5. In relation to questions (1), (2), (3) and (4) please provide the names and contact details of any individuals or organisations from whom canine cadavers were received. Please provide a separate breakdown for each organisation or individual, and for each year.

6. In relation to questions (1), (2), (3) and (4), please confirm the basis upon which the dogs were euthanised.
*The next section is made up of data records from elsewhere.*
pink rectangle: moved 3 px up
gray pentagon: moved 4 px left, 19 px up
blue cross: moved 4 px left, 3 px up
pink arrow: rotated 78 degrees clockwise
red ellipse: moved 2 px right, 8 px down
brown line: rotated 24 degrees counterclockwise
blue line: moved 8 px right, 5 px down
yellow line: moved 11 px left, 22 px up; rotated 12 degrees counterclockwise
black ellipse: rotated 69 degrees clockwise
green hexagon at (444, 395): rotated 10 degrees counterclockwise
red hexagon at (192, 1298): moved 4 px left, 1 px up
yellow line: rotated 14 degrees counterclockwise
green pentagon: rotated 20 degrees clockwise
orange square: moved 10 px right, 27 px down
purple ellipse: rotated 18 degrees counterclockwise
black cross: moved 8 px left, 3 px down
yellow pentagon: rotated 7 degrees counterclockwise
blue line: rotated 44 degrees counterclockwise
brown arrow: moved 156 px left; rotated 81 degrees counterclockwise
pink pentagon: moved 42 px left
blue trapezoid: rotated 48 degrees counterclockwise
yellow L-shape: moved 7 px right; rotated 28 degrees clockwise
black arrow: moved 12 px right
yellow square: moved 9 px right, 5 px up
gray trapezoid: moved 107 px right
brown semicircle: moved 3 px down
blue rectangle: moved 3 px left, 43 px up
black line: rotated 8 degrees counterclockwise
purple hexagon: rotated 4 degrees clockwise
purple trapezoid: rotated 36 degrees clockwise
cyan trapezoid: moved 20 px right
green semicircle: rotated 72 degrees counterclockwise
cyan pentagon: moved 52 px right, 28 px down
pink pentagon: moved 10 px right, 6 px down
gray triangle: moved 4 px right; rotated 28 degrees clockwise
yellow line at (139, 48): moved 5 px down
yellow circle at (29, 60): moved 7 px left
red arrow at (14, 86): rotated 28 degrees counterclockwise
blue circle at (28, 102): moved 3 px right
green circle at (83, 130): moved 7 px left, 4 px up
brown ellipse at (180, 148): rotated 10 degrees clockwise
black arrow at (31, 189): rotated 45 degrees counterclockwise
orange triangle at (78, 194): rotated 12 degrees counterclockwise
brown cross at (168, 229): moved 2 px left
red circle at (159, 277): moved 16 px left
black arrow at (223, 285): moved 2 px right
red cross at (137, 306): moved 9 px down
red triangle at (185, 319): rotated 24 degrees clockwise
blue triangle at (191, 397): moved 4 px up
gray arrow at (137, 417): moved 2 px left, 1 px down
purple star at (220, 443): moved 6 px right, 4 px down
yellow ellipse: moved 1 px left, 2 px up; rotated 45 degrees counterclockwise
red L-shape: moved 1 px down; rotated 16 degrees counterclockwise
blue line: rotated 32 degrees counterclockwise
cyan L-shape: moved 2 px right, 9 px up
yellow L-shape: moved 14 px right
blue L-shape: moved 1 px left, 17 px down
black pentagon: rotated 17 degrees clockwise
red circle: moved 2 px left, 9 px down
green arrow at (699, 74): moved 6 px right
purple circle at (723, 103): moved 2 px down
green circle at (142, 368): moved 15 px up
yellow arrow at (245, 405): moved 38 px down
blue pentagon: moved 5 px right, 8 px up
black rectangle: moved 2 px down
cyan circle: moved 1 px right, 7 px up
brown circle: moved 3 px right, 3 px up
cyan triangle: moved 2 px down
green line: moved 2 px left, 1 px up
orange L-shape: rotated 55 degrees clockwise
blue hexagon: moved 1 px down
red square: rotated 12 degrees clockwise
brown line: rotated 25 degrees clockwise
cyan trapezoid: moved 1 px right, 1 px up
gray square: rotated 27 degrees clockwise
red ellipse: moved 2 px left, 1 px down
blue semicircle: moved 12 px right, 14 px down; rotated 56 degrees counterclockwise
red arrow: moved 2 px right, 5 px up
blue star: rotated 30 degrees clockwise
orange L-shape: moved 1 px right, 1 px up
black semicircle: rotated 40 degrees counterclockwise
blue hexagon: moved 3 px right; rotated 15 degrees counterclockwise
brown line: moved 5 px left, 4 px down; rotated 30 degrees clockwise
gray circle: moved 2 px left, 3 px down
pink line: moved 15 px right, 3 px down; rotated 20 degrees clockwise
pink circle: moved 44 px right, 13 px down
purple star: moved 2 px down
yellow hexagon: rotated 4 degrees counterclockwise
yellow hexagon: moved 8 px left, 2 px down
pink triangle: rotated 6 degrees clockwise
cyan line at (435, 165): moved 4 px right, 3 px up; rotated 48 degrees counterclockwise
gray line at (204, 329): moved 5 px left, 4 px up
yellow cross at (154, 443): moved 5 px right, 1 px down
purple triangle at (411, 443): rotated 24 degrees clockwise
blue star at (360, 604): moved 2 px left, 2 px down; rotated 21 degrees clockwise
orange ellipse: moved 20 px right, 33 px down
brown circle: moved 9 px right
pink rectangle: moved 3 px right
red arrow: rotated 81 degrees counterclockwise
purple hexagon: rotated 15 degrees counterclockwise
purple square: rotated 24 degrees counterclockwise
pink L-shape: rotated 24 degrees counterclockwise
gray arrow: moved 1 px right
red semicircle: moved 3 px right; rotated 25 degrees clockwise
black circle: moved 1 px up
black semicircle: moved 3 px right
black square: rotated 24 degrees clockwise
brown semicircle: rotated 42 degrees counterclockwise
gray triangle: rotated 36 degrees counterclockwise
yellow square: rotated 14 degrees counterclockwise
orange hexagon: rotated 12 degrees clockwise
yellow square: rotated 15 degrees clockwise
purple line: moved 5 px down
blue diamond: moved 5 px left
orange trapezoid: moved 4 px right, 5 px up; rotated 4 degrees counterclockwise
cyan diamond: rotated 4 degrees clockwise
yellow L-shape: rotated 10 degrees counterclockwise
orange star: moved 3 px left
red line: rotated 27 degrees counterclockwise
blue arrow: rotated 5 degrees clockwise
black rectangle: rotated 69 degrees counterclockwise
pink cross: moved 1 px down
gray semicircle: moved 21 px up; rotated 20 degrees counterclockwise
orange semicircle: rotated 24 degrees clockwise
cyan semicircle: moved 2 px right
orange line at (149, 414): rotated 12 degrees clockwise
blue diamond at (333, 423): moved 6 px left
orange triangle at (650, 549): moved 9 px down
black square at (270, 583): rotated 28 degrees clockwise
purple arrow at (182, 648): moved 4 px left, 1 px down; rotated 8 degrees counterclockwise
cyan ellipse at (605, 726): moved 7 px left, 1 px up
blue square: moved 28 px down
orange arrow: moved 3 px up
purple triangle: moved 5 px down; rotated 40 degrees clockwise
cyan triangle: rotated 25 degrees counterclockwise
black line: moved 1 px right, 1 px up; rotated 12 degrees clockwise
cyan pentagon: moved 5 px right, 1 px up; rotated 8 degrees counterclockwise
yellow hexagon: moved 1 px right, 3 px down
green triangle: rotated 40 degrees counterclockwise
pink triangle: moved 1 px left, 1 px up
If the dogs were stated to have been euthanised due to illness or injury, please confirm what measures are in place to confirm that this was the case.

7. In relation to questions (1), (2), (3) and (4), please confirm whether the dogs were euthanised by:

i) any employee or former employee of the University (whether or not they were employed by the University, when they euthanised the dogs).

ii) any consultant to, or former consultant to the University (whether or not they were employed by the University, when they euthanised the dogs).

iii) any individual who provides, or has provided services to the University.

Please also confirm whether any of the individuals in (i), (ii) or (iii) above subsequently used the cadavers in connection with their employment at the University or with the provision of services to the University.

8. In relation to questions (1), (2), (3) and (4) please can you confirm the following.

i) Has the University made any contribution towards the cost of euthanising the dogs, transporting the cadavers following euthanasia, or disposal of the cadavers.

ii) Has the University provided the services (paid or unpaid) of any veterinary surgeons or trainees or students or any other individuals to the individuals, organisations or companies which supply the cadavers.

iii) Has the University made any payments, directly or indirectly, to any individuals, organisations or companies, which collect, transport or deliver the cadavers.

iv) Has any individual or organisation made payments on the University's behalf for the collection, transport or delivery of the canine cadavers.

If the cost of compliance with this request exceeds the statutory limit, please provide the relevant information from 1st January 2017 to date.

9. Please provide full details of all ethics committee decisions since 1st January 2013 in relation to the supply of the cadavers. Please include details of any submissions or applications made to the relevant committees, copies of any correspondence held in relation to the submissions or applications, copies of any notes taken during committee meetings and copies of the decisions made.

If the cost of compliance with this request exceeds the statutory limit, please provide the relevant information from 1st January 2017 to date.